The European Parliament yesterday (23 April) called for all new buildings to produce at least as much renewable energy as they consume by 2019.
EU co-legislators amended the Commission’s proposals for the revised Energy Performance of Buildings Directive, in line with the Parliament’s industry committee’s suggestions last month (EURACTIV 01/04/09).
They also called on member states to set percentages for a minimum share of existing buildings to be energy neutral in 2015 and 2020.
The Parliament supported a Commission proposal to lift the 1000 m2 threshold for subjecting existing buildings to minimum energy performance requirements (EURACTIV 14/11/08).
Therefore, all buildings undergoing renovations which cost more than 25% of their value or cover over a quarter of its surface would have to meet national energy efficiency requirements.
Smart meters should be installed by default in all new buildings, as well as when renovating older ones, MEPs stated.
And they deleted a Commission proposal to exempt holiday homes which are used for less than four months a year from the rules.
The Parliament also urged the Commission to propose an array of new financial instruments to support efficiency improvements by 20 June 2010.
According to the lawmakers, the EU should set up an ‘energy efficiency fund’ by 2014 and step up financing from regional development monies. They also floated the idea of reducing VAT rates for goods and services that reduce the energy consumption of buildings or increase the use of renewable energy.
‘Good day for energy efficiency’
The construction industry and green groups welcomed the results of the vote.
EuroACE, the industry association representing energy-saving buildings, said the Parliament had sent a strong signal to member states to move swiftly on a final agreement, which it hoped would be achieved by the end of the year.
“This is a good day for energy efficiency,” Andrew Warren, a senior adviser at EuroACE, said after the vote. He added that backing from all the major parties, by a majority of ten-to-one, in favour of the new legislation was “a striking endorsement from the European Parliament”.

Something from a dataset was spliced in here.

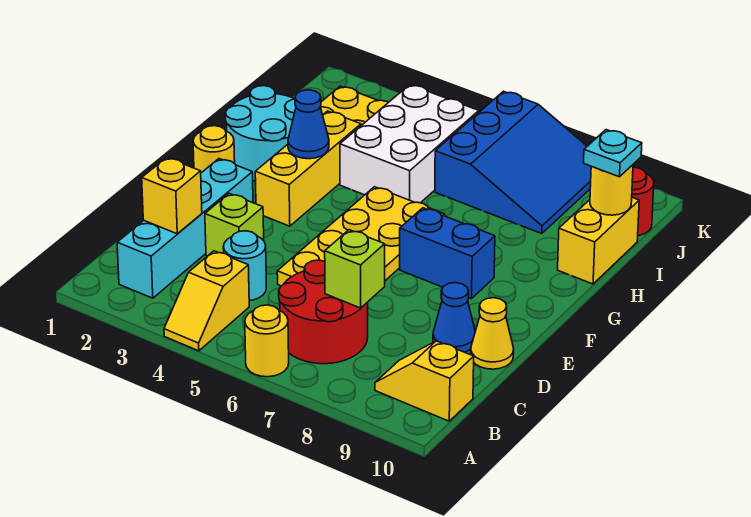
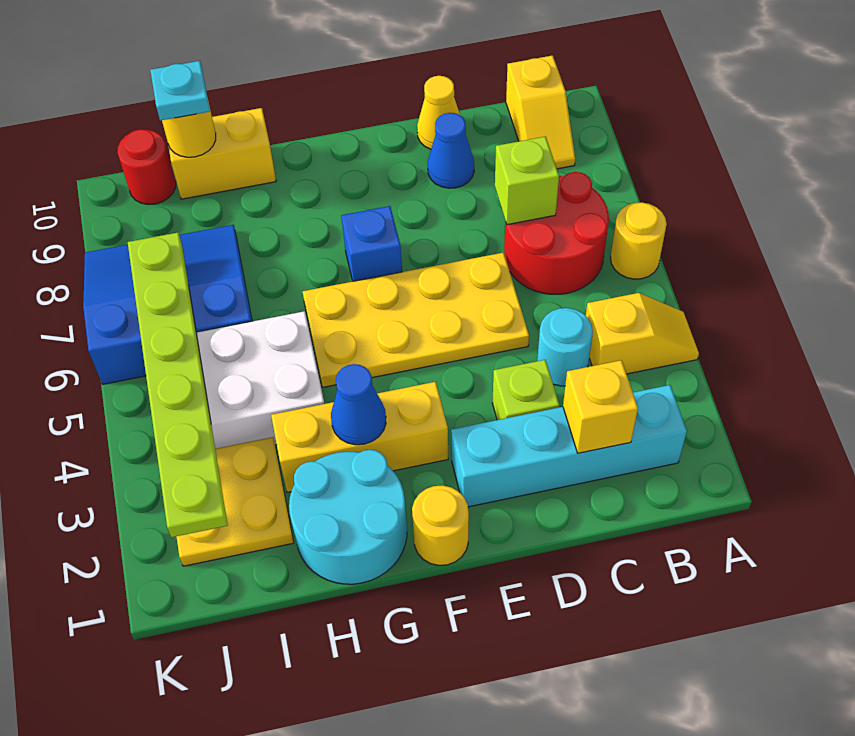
blue brick F7:F8 level 1 -> blue brick F7 level 1
none -> lime plate J2:J7 level 2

Eurima, representing insulation manufacturers, welcomed in particular the Parliament’s focus on improving education and training mechanisms throughout the building chain.
Indeed, knowledge gaps were identified as a key obstacle to better performing buildings by the World Business Council for Sustainable Development (WBCSD), which will launch the final report of its Energy Efficiency in Buildings project on Monday.
Constant Van Aerschot, co-chair of the project, said lack of knowledge posed a particular problem for people consulting architects, designers and engineers about retrofitting poorly-performing buildings. “There is a big knowledge gap by professionals. We did a worldwide survey, and found out that architects are not the best people to ask what to do, because they don’t necessarily have the right level of training.”
Van Aerschot argued, however, that the new legislation is not ambitious enough because it only properly addresses new buildings, which make up just 1% of buildings in Europe. “When you retrofit your building, you need to bring the building to a certain level of performance. But if they have to do this, people will not do it, because then they will have to invest more,” he said.
The conservation organisation WWF said the Parliament was on the right track by making zero-energy buildings the cornerstone of the revised directive. However, it had hoped for an earlier date than 2019.
“Technically and economically there is nothing standing in the way of an earlier deadline for all new constructions, which could help the EU achieve the 2020 emissions reduction targets,” said Arianna Vitali Roscini, a WWF policy officer.
EU member states will now start working to adopt a common position on the dossier. The Czech EU Presidency is planning to present a progress report in June, but the finalisation of the first-reading position will be left to Sweden, which takes over the EU’s six-month presidency in July.